Friday, October 26, 2012

The Price of Peace....And Short-Sighted Economic Decisions

One of the perks of social media is being able to track the random thoughts and musings of those on the left here in Northeast Wisconsin.  Predictably, yesterday's timelines were filled with comments that the Oshkosh Corporation was trying to "scare" its employees into voting against President Obama--because they claim he is "going to cost them their jobs".  The 450-layoffs announced by the company yesterday are due in large part to projected defense spending cuts in 2013 and beyond.

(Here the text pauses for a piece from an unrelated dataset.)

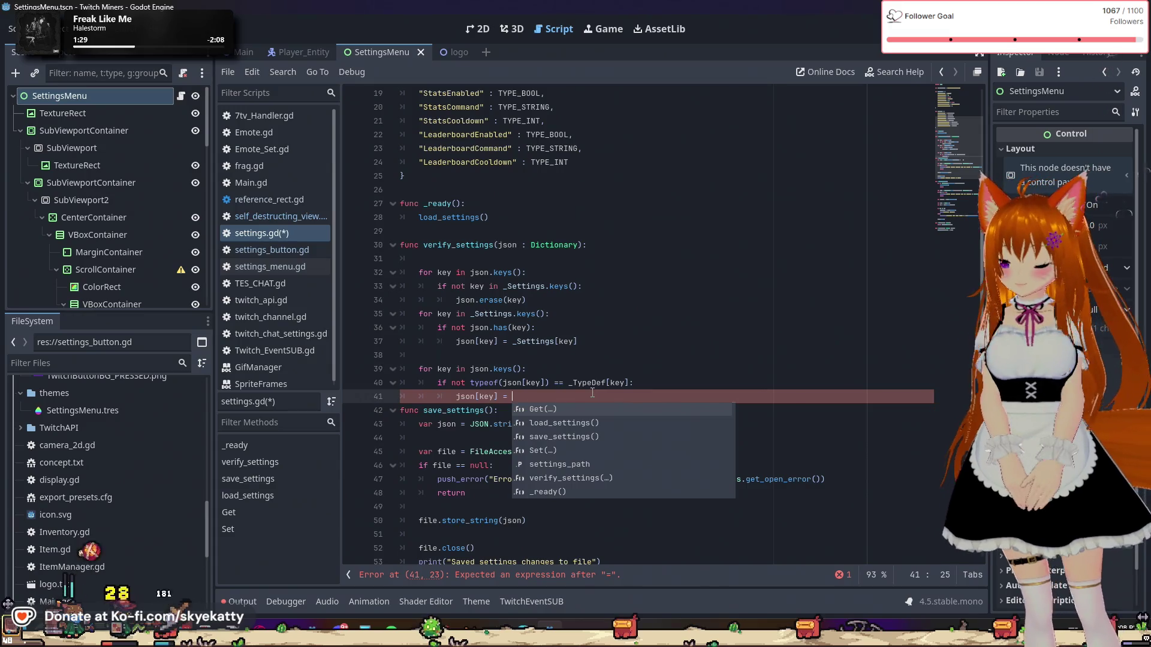
type("_S")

Peace (even if it comes only from withdrawal before Afghanistan is secure and stable) is always an honorable goal.  But it creates a conundrum for communities and companies that rely on the business of war.  Nobody wants American soldiers in harm's way.  But when you make the vehicles or the aircraft that take them there, your livelihood kind of depends on it.  Call the layoffs at the Oshkosh Corporation the "Price of Peace".

As you may recall from your high school macro-economics courses, governments face the choice of "guns or butter" when it comes to allocation of resources (unless you can rack up $16-dollars in debt--then you can have all the guns and butter you want, apparently). Unfortunately for Oshkosh Corp. the demand for its "butter" is down as well.

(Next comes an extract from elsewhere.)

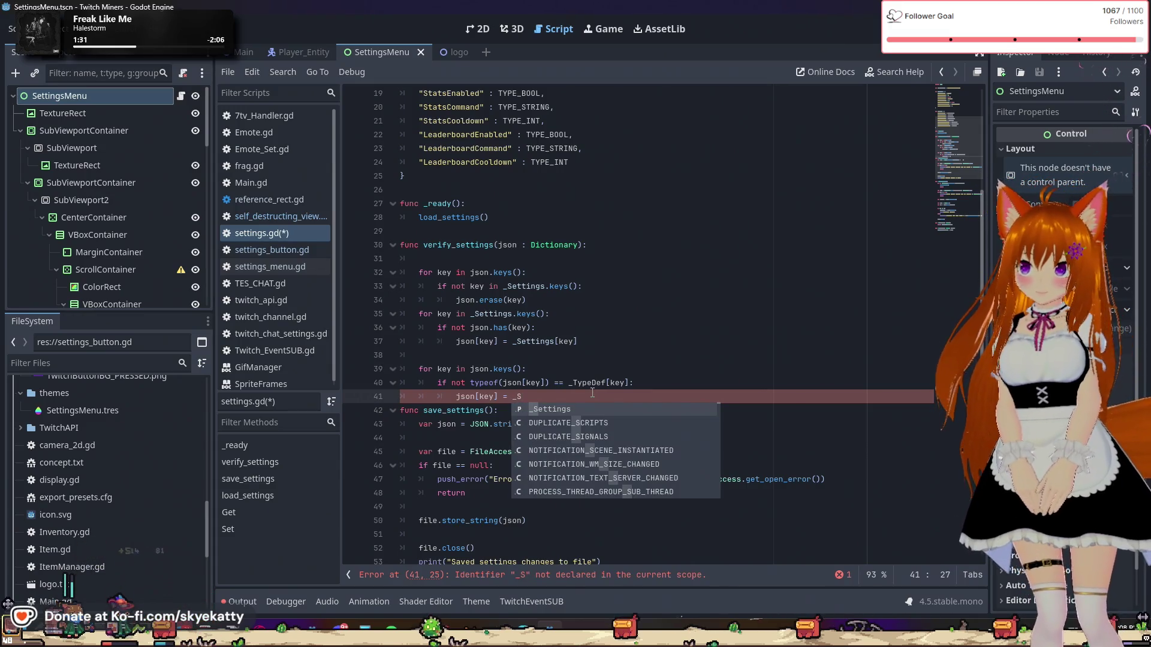
key("Return")
type("[]")
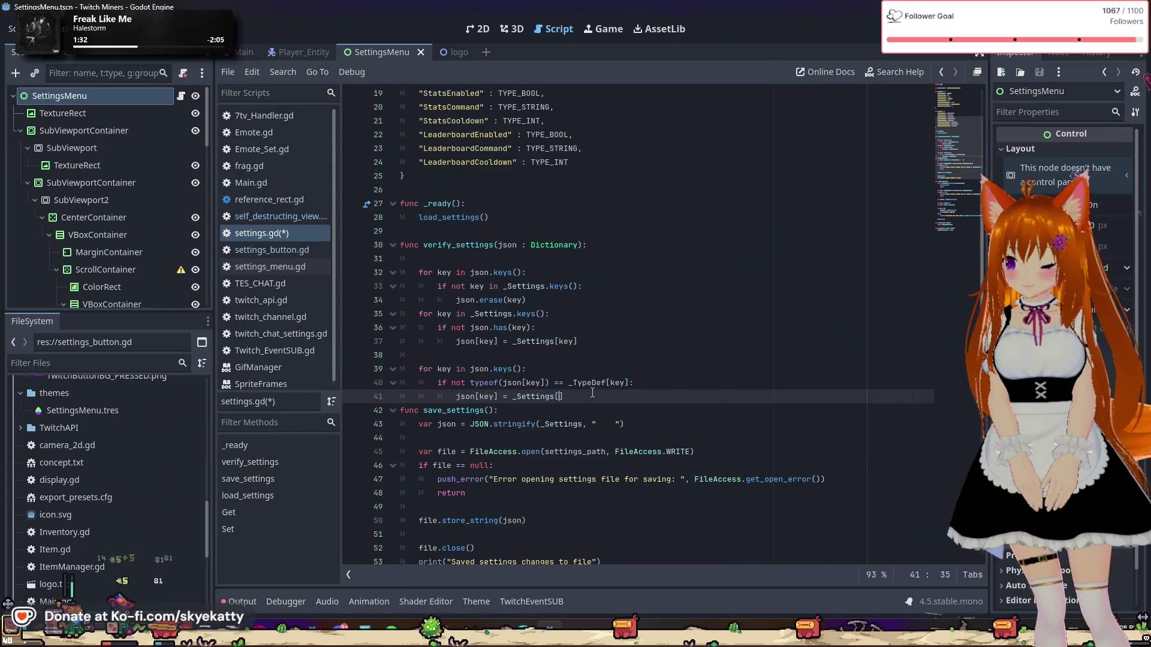
type("key")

The EuroZone market--a target of Oshkosh growth in the "Old Economy"--is dead.  Thanks to decades of overspending and overtaxation, European governments have no ability to pay for the the new construction equipment or garbage trucks that Oshkosh civilian units could build instead of military trucks.  And thanks to President Obama's insistence that the "Stimulus" target only "shovel-ready", union contractor projects--instead of a long-term infrastructure focus--the civilian market for concrete placement and access equipment also remains stagnant.  Throw in continued tight credit markets and limited investment interest--and the private construction market is soft as well.

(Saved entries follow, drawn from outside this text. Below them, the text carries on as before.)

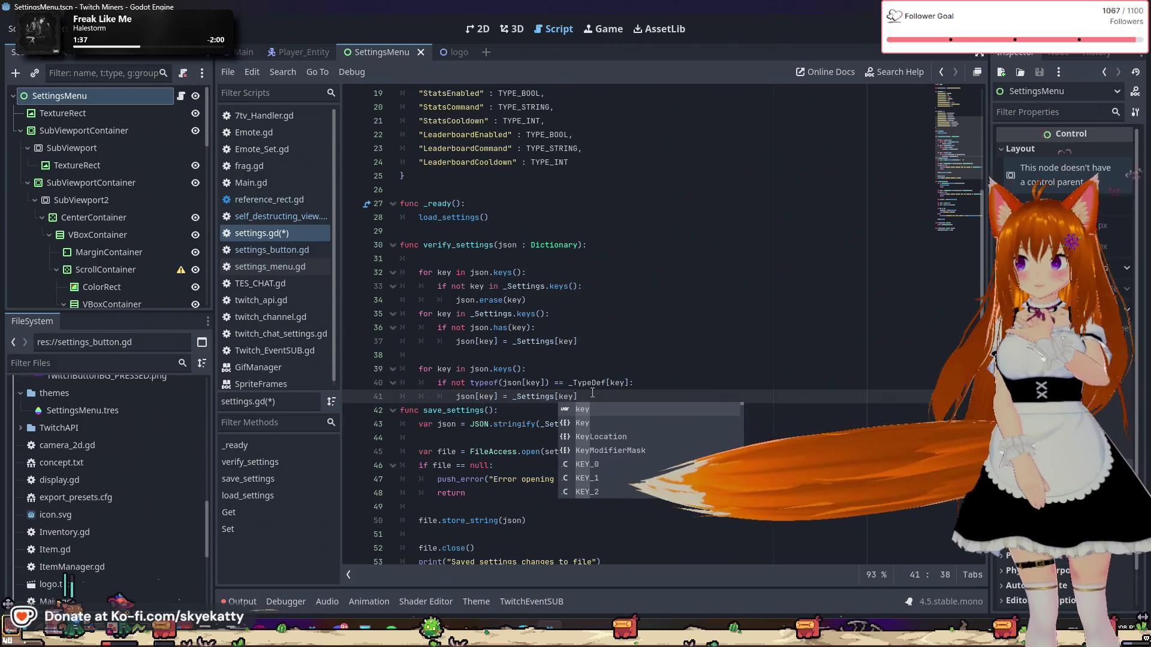
Step: Add push_error("Settings load error: Invalid type for ", key) above the reset line, then start a new line
left_click(695, 383)
key("Return")
type("push_error(")
left_click(512, 397)
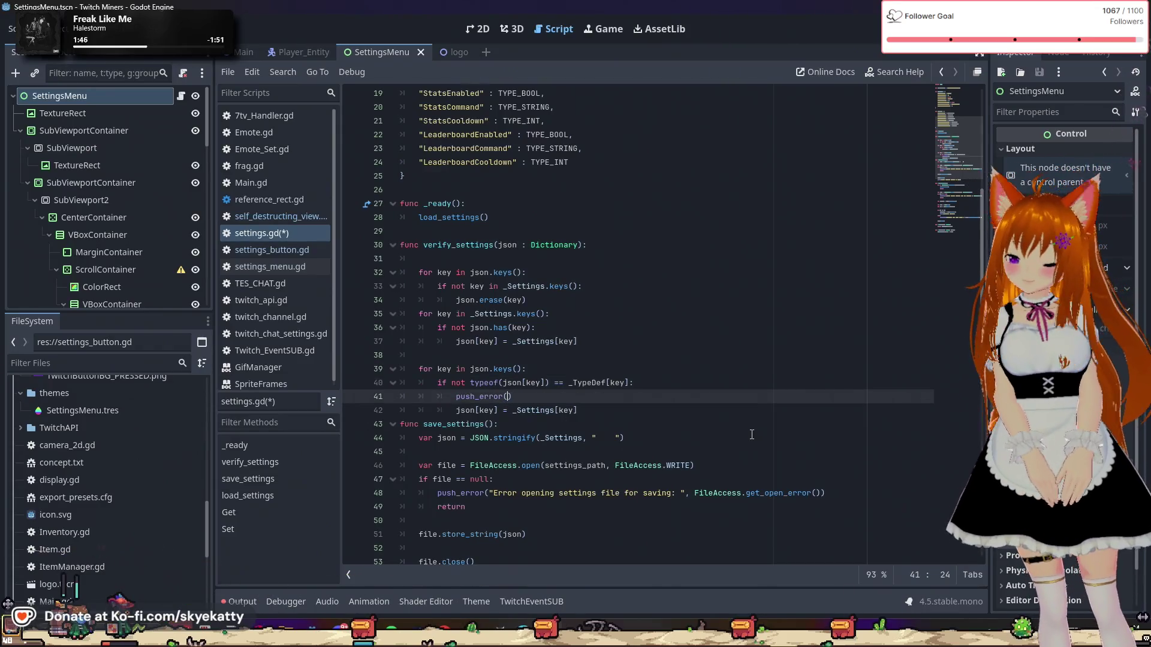
type("\"")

So what advice should we give those about to lose their jobs at Oshkosh?  Well, to paraphrase the friend of Benjamin Braddock's father in The Graduate, I've got two words for you: "Health Care".  Since that seems to be the obsession of those on the left, health care is the only growth industry on the horizon.  So perhaps welders could be "retrained" to do build hospital beds--there are going to be plenty of Baby Boomers to fill them in a few years.  Electrical systems guys could move over to the Hover Round plant--since Medicare pays for those--and anyone who has the slightest difficulty walking is already using them at the grocery store.  And everybody else can get jobs pushing papers at hospitals and clinics as all of those people who are now "guaranteed access" to health care make full use of their fellow insurance customers' premiums--and then some.

I'd suggest Oshkosh look to China for growth--but it's an election year and China is a dirty word.